Task to complete
Print out, word for word, the lines from the one containing "as **7:30**. See the shot below." through the one containing "Shows: 2:34:29", both included. Leave the pictures out.

Exercise material
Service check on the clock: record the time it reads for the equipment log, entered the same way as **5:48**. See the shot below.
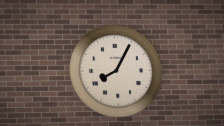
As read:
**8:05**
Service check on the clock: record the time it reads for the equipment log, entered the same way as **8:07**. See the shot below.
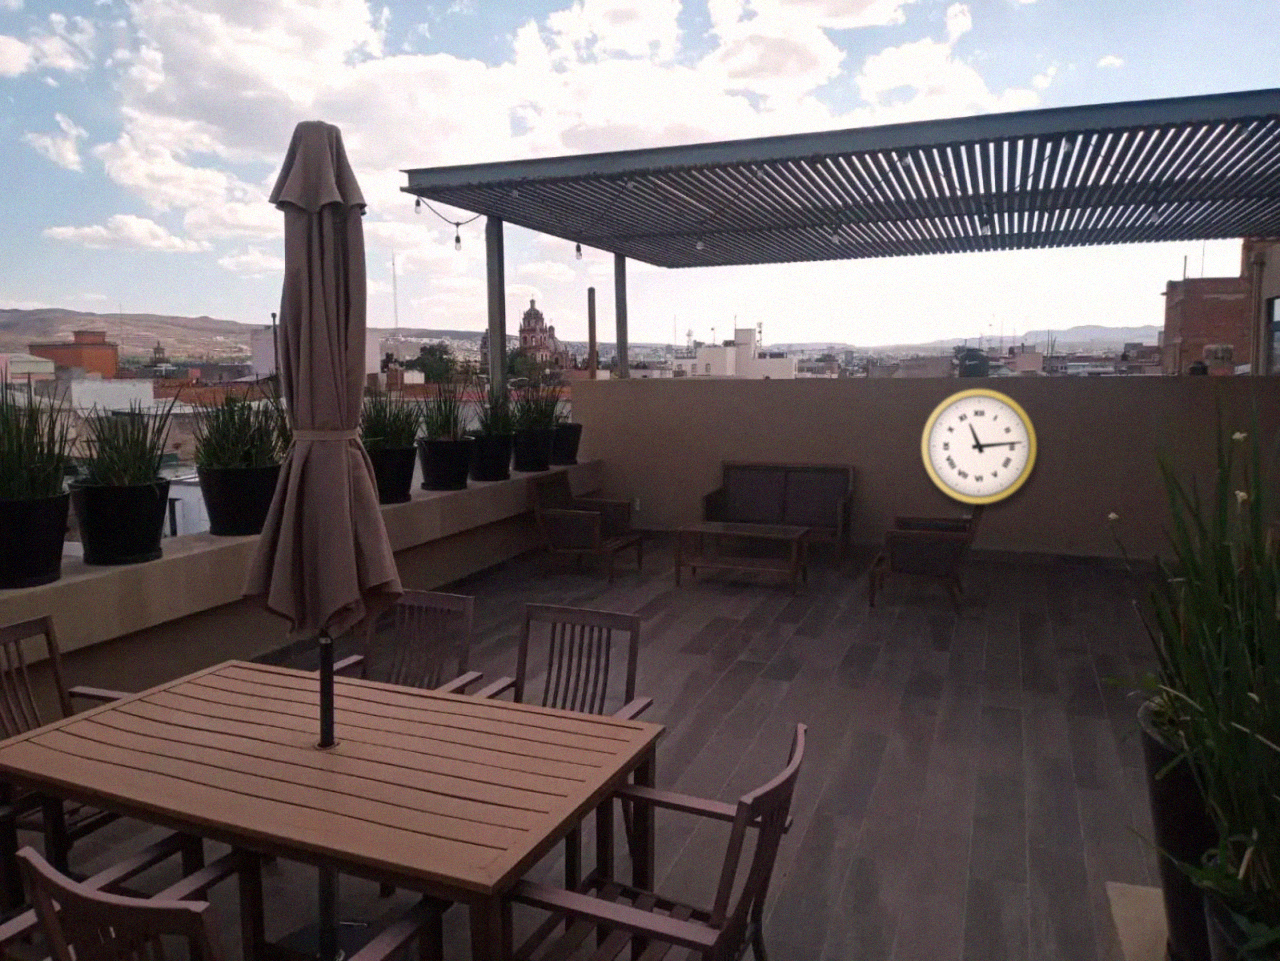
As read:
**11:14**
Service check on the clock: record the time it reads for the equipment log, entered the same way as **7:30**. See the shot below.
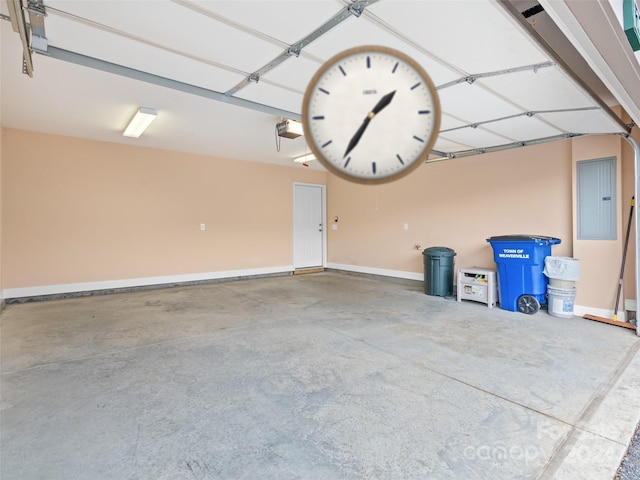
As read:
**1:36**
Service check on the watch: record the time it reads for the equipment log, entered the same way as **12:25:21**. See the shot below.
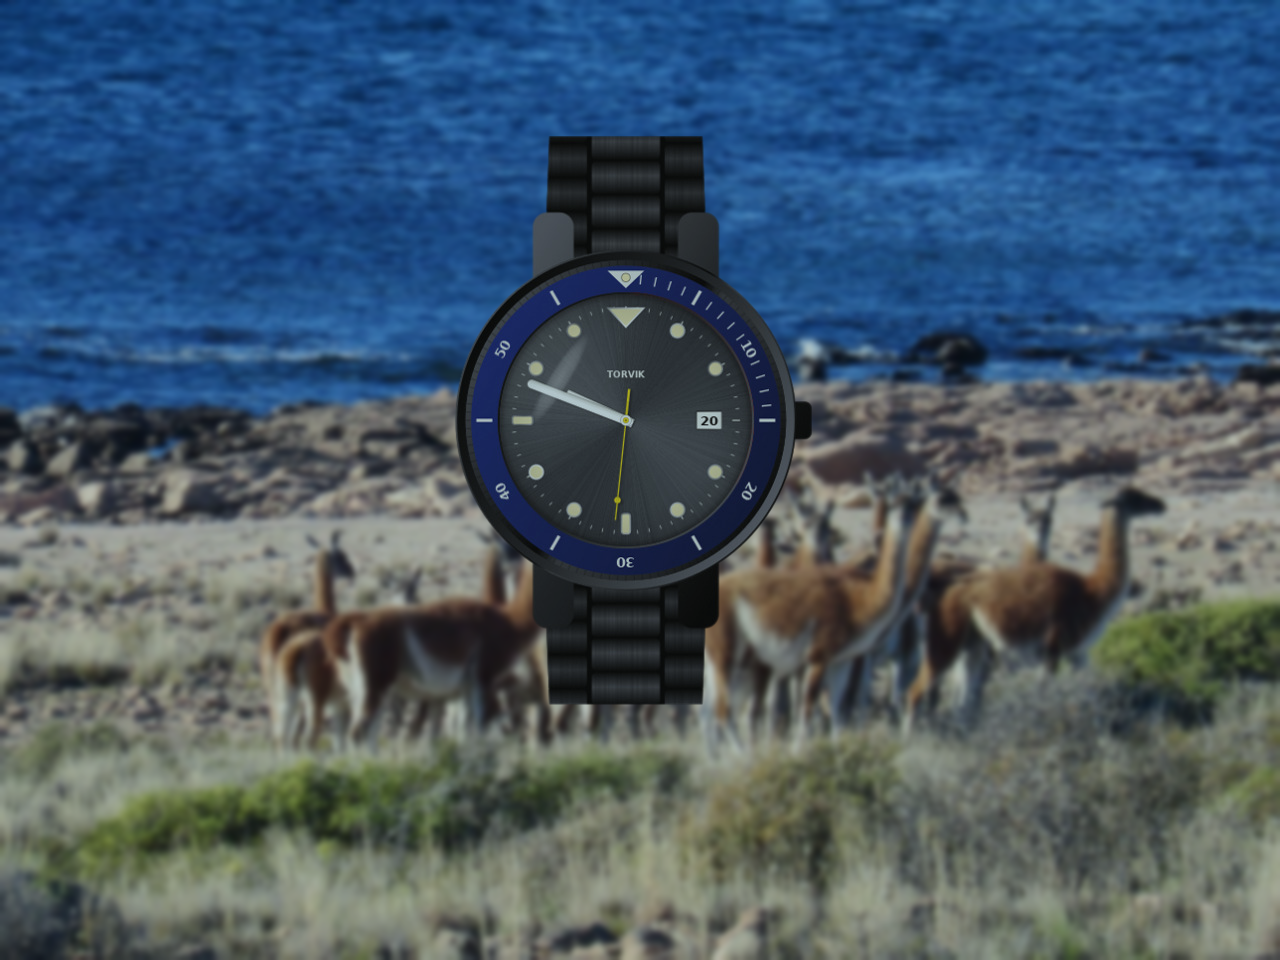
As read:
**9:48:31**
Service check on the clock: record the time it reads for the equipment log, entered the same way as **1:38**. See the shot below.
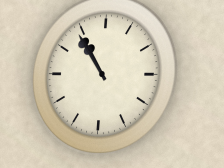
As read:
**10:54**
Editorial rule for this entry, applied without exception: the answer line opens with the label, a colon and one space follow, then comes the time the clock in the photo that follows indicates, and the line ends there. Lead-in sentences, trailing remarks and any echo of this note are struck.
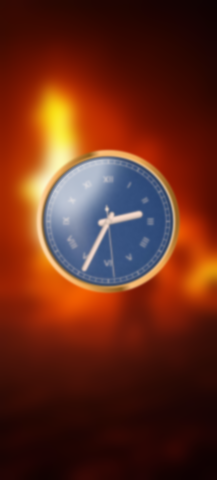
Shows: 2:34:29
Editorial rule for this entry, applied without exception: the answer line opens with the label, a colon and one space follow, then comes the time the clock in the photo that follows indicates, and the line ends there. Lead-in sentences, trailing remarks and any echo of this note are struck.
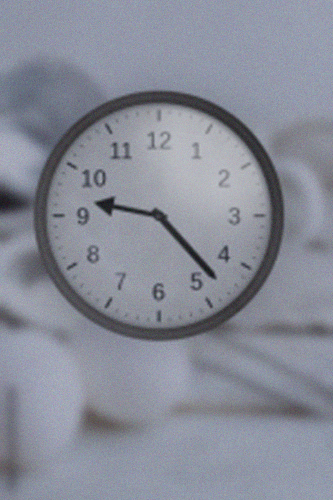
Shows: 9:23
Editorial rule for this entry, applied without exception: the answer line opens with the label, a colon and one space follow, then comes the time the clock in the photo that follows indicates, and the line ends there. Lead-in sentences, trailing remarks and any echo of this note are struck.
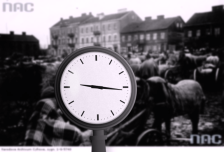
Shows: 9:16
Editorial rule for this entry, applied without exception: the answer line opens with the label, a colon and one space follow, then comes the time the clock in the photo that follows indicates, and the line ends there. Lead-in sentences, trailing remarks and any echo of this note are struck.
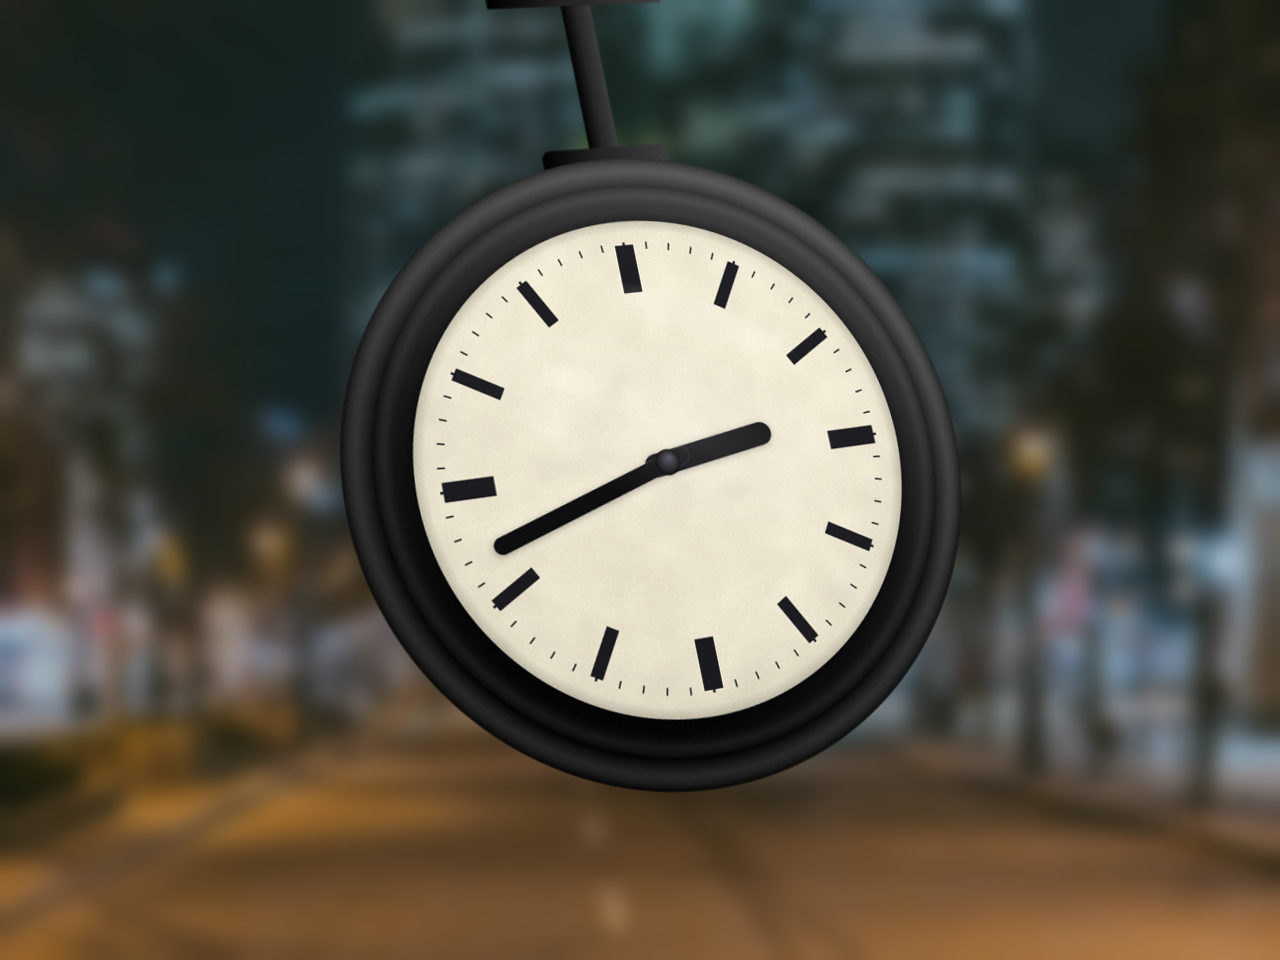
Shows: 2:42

Answer for this exercise
Service check on the clock: record the time it reads for the equipment log, entered the same way as **7:30**. See the shot below.
As read:
**1:36**
Service check on the watch: record the time it reads for the equipment log, entered the same way as **12:25:21**. See the shot below.
As read:
**9:48:31**
Service check on the clock: record the time it reads for the equipment log, entered the same way as **1:38**. See the shot below.
As read:
**10:54**
Editorial rule for this entry, applied without exception: the answer line opens with the label, a colon and one space follow, then comes the time the clock in the photo that follows indicates, and the line ends there. Lead-in sentences, trailing remarks and any echo of this note are struck.
Shows: 2:34:29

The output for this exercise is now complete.